— Task statement —
From the excerpt on Lincoln's engagement, copy word for word the part that begins with "By the fall" and ends with "Mary became engaged.".

— Excerpt —
By the fall of 1840 she and Lincoln were edging toward a closer relationship, and that prospect may have contributed to his sometimes boisterous conduct toward his fellow legislators and even to his much publicized leap from the statehouse window. The Edwardses favored the match. Ninian Edwards said he desired it “for policy.” He did not explain his meaning, but doubtless he had in mind linking to his already influential family a promising
young lawyer and politician. Mrs. Edwards also encouraged it, recognizing that Lincoln was “a rising man.” Sometime around Christmas, Abraham and Mary became engaged.

Once Lincoln had made a commitment, he began to have second thoughts—much as he had done in his engagement to Mary Owens. It was as if he was reluctant to marry anyone who was willing to accept him. He began to suspect that the Edwardses had planned the match and had maneuvered him into proposing. Belatedly, though with some reason, he worried about his ability to support a wife. He had now an income of more than $1,000 a year from his legal practice, plus his salary as a state legislator, but neither source was certain. His law partnership was about to be dissolved. Stuart, who had been in Washington for most of the past two years, had contributed little to the practice, and, now that his reelection to a second term in the House of Representatives was virtually conceded, it made no sense to continue his empty partnership with Lincoln. Lincoln was not even assured of his income from the state legislature. With the collapse of the internal improvements system and the resulting bankruptcy of the state, he and his associates had come under increasingly bitter, and sometimes personal, attack. His political popularity was declining; in the 1840 election he was no longer the candidate who received the most votes, and in the rural precincts there was a movement to reject him and the other members of what was termed “the Springfield junto.” He resolved not to stand for reelection when his present term in the legislature expired. Thus in 1840 he was a man without reliable income, who had no savings and owned no house but probably still owed something on his “National Debt” from his New Salem days. He knew he could not give Mary the life of wealth and luxury to which she was accustomed.

— Source data —
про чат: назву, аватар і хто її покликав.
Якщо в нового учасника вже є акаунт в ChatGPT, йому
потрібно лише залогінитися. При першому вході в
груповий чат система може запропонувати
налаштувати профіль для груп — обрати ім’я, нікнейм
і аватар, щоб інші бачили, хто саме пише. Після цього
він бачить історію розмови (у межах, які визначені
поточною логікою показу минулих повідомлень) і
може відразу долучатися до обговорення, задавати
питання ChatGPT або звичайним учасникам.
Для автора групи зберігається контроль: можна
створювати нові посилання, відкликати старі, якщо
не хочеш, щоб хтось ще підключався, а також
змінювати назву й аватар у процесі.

— Exercise result —
By the fall of 1840 she and Lincoln were edging toward a closer relationship, and that prospect may have contributed to his sometimes boisterous conduct toward his fellow legislators and even to his much publicized leap from the statehouse window. The Edwardses favored the match. Ninian Edwards said he desired it “for policy.” He did not explain his meaning, but doubtless he had in mind linking to his already influential family a promising
young lawyer and politician. Mrs. Edwards also encouraged it, recognizing that Lincoln was “a rising man.” Sometime around Christmas, Abraham and Mary became engaged.